How to Find (And Fix) Orphan Pages
What is an Orphan Page?
An orphan page is a page on a website that is not linked to by any other page on the site. Think of the internet like a perfectly built spider web, each strand connected to another. Now imagine, a couple feet away from the web, a strand of silk hanging mid-air, all by itself. It’s still a piece of web, and would be helpful to a spider if the spider could reach it, but this spider can’t jump, and the strand of silk is useless. This strand of silk is an orphan page.
Orphan pages are rarely stumbled upon by users. This is because a user would have to access the page directly (via URL search) or via sitemap, which doesn’t tend to happen.
Some orphan pages are orphaned intentionally. These are private pages used by webmasters that aren’t intended for users to stumble upon. But we won’t worry about these pages in this post.
Why Should I Care?
At Mockingbird, checking for orphan pages is part of our technical audit. It’s one of the many indicators we use at the very beginning of an engagement to asses a client’s website health. Lots of orphan pages = website health could be improved. Why is this the case?
- You might have valuable pages orphaned. Sometimes this happens accidentally. This could mean that you have great content on your site, but, as it isn’t linked to, a user will never find it naturally. This is bad for the user, but not only this, you’re missing out on the potential online credibility coming from your valuable content. People don’t link to pages that they can’t find. Search engines wont have the opportunity to recognize you as an online authority on any subject if your best pages aren’t getting seen, linked to externally, or talked about.
- Orphan pages might bring penalties. This is a debated point among SEOs. Some speculate that, upon discovering orphan pages on a site, search engines will treat these pages as doorway pages (unnatural pages intended to rank artificially high for certain search terms to bring in users), and penalize the site. Most disagree, but in this case it’s worthwhile to error on the side of caution.
How Do I Identify Orphan Pages?
There are plenty of ways to identify orphan pages on your site, but no matter how you get the it, all you need is:
- A complete list of every page on your site
- A complete list of every crawlable page on your site.

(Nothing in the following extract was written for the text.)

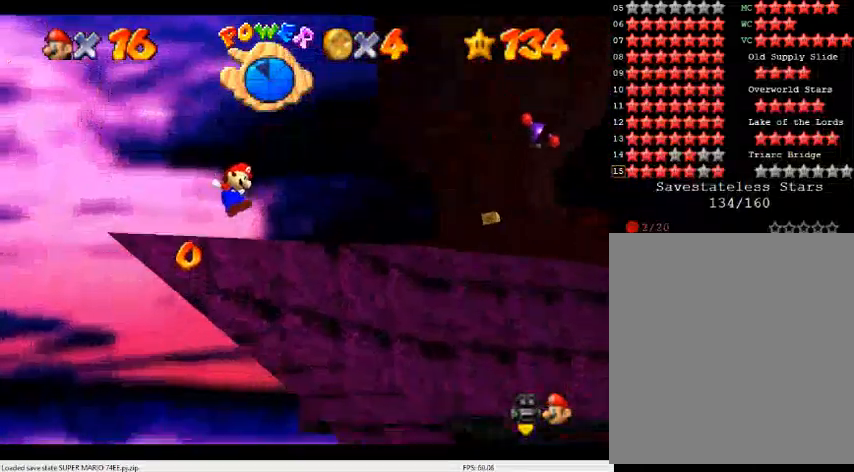
{"buttons": ["C_DOWN", "C_LEFT"], "left_stick": "up", "events": [[33, "A", "up"], [200, "A", "down"], [333, "A", "up"], [333, "left_stick", "up"], [400, "C_DOWN", "down"], [400, "C_LEFT", "down"]]}
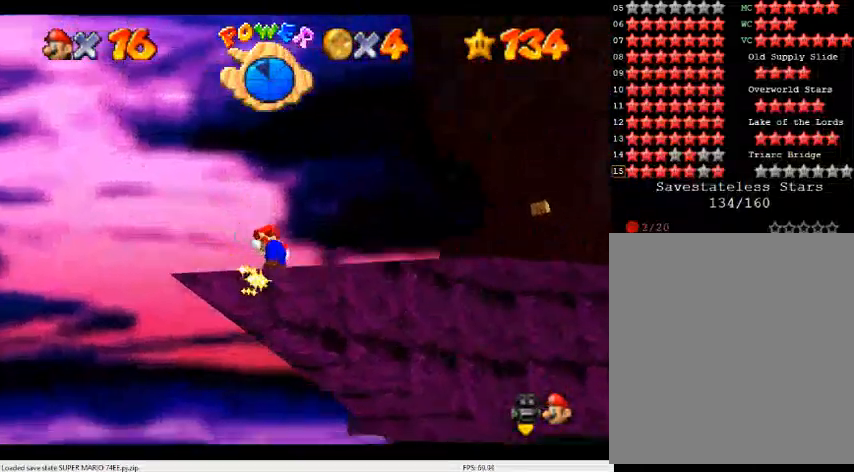
{"buttons": [], "left_stick": "up", "events": [[67, "C_DOWN", "up"], [67, "C_LEFT", "up"]]}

For (1.) I use the xml sitemap*. If this sitemap is working correctly, it should be updating automatically each time a page is added to your site, regardless of whether or not it’s orphaned.

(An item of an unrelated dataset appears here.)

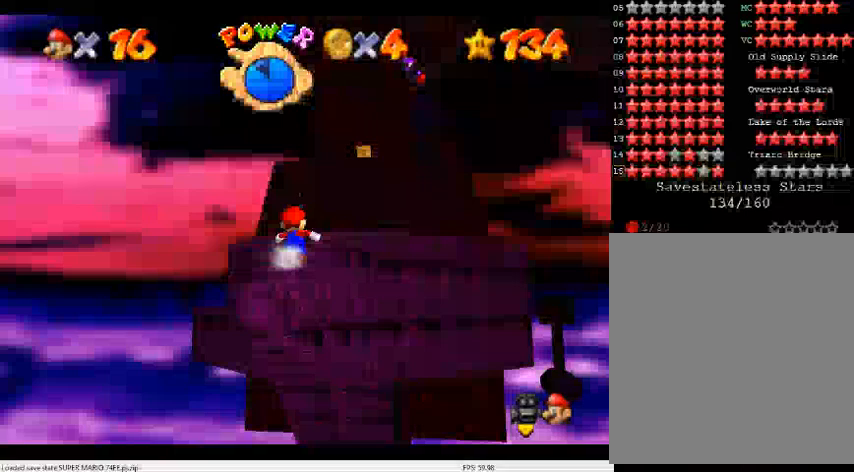
{"buttons": ["A", "Z"], "left_stick": "up-left", "events": [[367, "Z", "down"], [433, "A", "down"], [500, "left_stick", "up-left"]]}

For (2.) I use Screaming Frog. Screaming Frog crawls the site as a Googlebot/Bingbot would. This means it starts at the homepage and works down, exploring each link it encounters on its way. Because Screaming Frog works in this way, it excludes pages that are not linked to on any other page. You called it, orphan pages.
Now that you have both a list of every page on your site, and a list of every crawlable page on your site, it’s time to compare. Bring both lists into an excel spreadsheet and run a duplicate check. All pages that don’t appear in your spreadsheet twice (these should be the pages that appear in your sitemap, but not Screaming Frog) are orphan pages.
What Do I Do Once I find Them?
This is the easy part. If you’ve found unintentionally orphaned pages on your site, assess their value. If an orphaned page has thin content, duplicate content, or is outdated, you’re better off without it. Noindex these pages. For valuable, relevant orphaned pages that you find, link to them from a natural page. Put yourself in the user’s shoes and imagine where your orphaned page would be the most helpful. If you discover an orphan page on your auto website called “Everything You Need to Know About Pistons”, your “Engine Parts” page would be a great candidate as a page to link from.
*In order to access this, just tack “/sitemap_index.xml/” on to the end of your homepage URL.